Code runs faster using placement new

Question

I got this class,

Approach 1:

typedef float v4sf __attribute__ (vector_size(16))

class Unit
{
    public:
    Unit(int num)
    {
        u = new float[num];
        v = new float[num];
    }
    void update()
    {
        for(int i =0 ; i < num; i+=4)
        {
            *(v4sf*)&u[i] = *(v4sf*)&v[i] + *(v4sf*)&t[i];
            //many other equations
        }
    }
    float*u,*v,*t; //and many other variables
}

Approach 2:

Same as approach 1. Except that in approach 2, v,u, and all other variables are allocated on a big chunk pre-allocated on heap, using placement new.

typedef float v4sf __attribute__ (vector_size(16))

class Unit
{
    public:
    Unit(int num)
    {
        buffer = new char[num*sizeof(*u) + sizeof(*v)  /*..and so on for other variables..*/]
        u = new(buffer) float[num];
        v = new(buffer+sizeof(float)*num) float[num];
        //And so on for other variables
    }
    void update()
    {
        for(int i =0 ; i < num; i+=4)
        {
            *(v4sf*)&u[i] = *(v4sf*)&v[i] + *(v4sf*)&t[i];
            //many other equations
        }
    }
    char* buffer;
    float*u,*v,*t; //and many other variables
}

However, approach 2 is 2x faster. Why is that?

There are around 12 float variables and num is 500K. update() is called 1k times. The speed doesnt factor in the memory allocation. I measure the speed like this:

double start = getTime();
for( int i = 0; i < 1000; i++)
{
   unit->update();
}
double end = getTime();
cout<<end - start;

And this is around 2x faster in approach 2.

Compiler options: gcc -msse4 -o3 -ftree-vectorize.

L1 cache is 256K, Ram is 8GB, pagesize is 4K.

Edit: Corrected the mistake in allocating the variables in approach 2. All variables are allocated in different sections, correctly. Processor is Intel(R) Core(TM) i7-2600 CPU @ 3.40GHz

Edit: added the source here - Source. Approach 1) gives 69.58s , Approach 2) gives 46.74s. Though not 2x faster, it is still fast.

Answer 1

It would be useful to break down the timing and see what part is in the constructor versus what part is in update.
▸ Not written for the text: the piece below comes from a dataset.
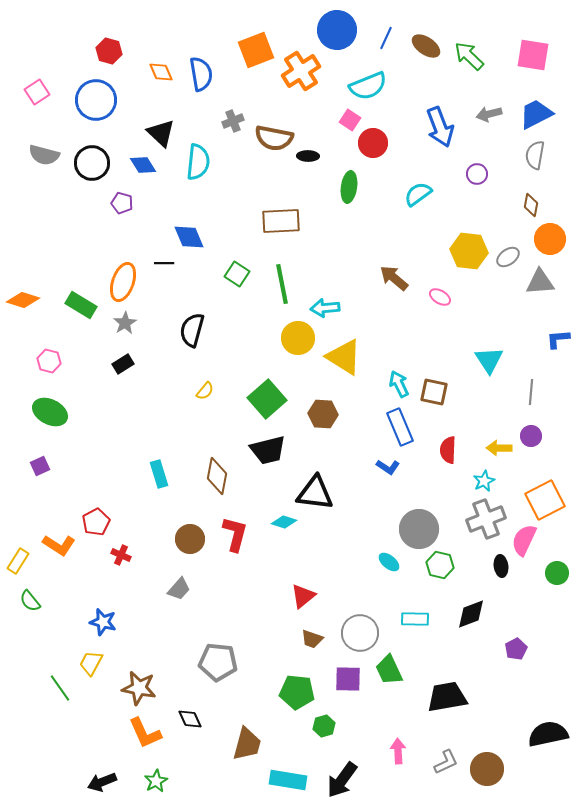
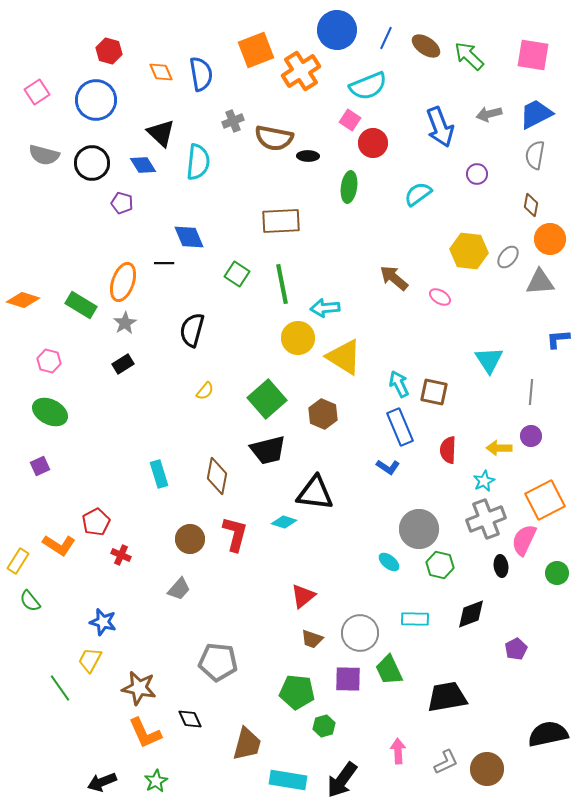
gray ellipse at (508, 257): rotated 15 degrees counterclockwise
brown hexagon at (323, 414): rotated 20 degrees clockwise
yellow trapezoid at (91, 663): moved 1 px left, 3 px up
Since update didn't change, the only thing that would affect the timing of it is cache effects on the data. This is more than capable of accounting for a 2X difference.

Answer 2

Probably because 'Approach 2' has a bug -- all variables u, v, t are places in exactly the same place in memory (you are passing same address to placement new).

Edit: and now you don't... ;)

It's hard to guess without profiling, but it might be related to default allocator. If in first approach you have separate calls to new for each variable there is no guarantee that those variables will be assigned addresses which are close to each other. On the other hand, in second approach you making sure they are as close as possible to each other. This will maximize cache utilization and limit cache misses.

Answer 3

I assume in approach 2 the compiler was able to recognize that the addresses of u an v will not change between calls, and therefore keep some of the pointers used in the equations in the for loop in registers.

Answer 4

Normal new is actually allocation + construction while placement new is just construction.
So naturally, allocation + 2 construction is faster than allocation + construction + allocation + construction.
Moreover, construction of integral type is nop so in your case it's 2 allocations vs 1 allocation.